The cacophony of social affiliations may be overlooked however by some who are unfamiliar with these details. The stellar acting talents, mature character portrayals and family-oriented script can easily serve to attract spectators across ethnicities or nationalities who look for complicated familial story lines. That family here is not simply bounded by those belonging to the same bloodline but bonded through loyalty, respect and honor are values not always effectively portrayed in many family dramas.
All in all, it is a good introduction to the fast rising potential of China's entertainment industry. This series shows some gaps that may yet improve as time passes with regard to cinematography and post-production but it also offers lessons for the Western entertainment industry due to its deeply entrenched historical plot which does not attempt to oversimplify for the sake of entertainment.
There have been online reviews which notice the strong anti-Japanese sentiment and pedestaling of the CCP. It is however worthwhile to mention that there was enough emphasis shown here of the repercussions to the lives of the loyal communist cadres.
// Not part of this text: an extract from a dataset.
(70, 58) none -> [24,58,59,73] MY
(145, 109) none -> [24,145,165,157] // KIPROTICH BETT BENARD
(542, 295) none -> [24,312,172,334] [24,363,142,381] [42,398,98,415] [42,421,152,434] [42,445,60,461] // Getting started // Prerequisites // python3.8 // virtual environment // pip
The loss of family members, the senseless killings (even of loved ones) in the name of the "nation," the mistrust among communist members were not lacking emphasis.
While it is hoped by many outside of China that more of these intelligent series be made available to the non-Mandarin speaking public, there is much expectation for more stories that do not only involve the days when China looked like "old-Hollywood" but also the Maoist era where the country evolved from. At this day and age where fast-growing countries and the more stable world economies are faced with common problems due to corruption and the lack of moral values, it is high time that China owns up to its controversial early communist past which it knows it cannot and will not go back to. Doing this shall allow its present generation to be thankful for having born in this era.
I believe in time, it is through the medium of films and television that people from outside the mainland may learn and understand more from a civilization that brought the world its first modern instruments: the compass, paper and gunpowder.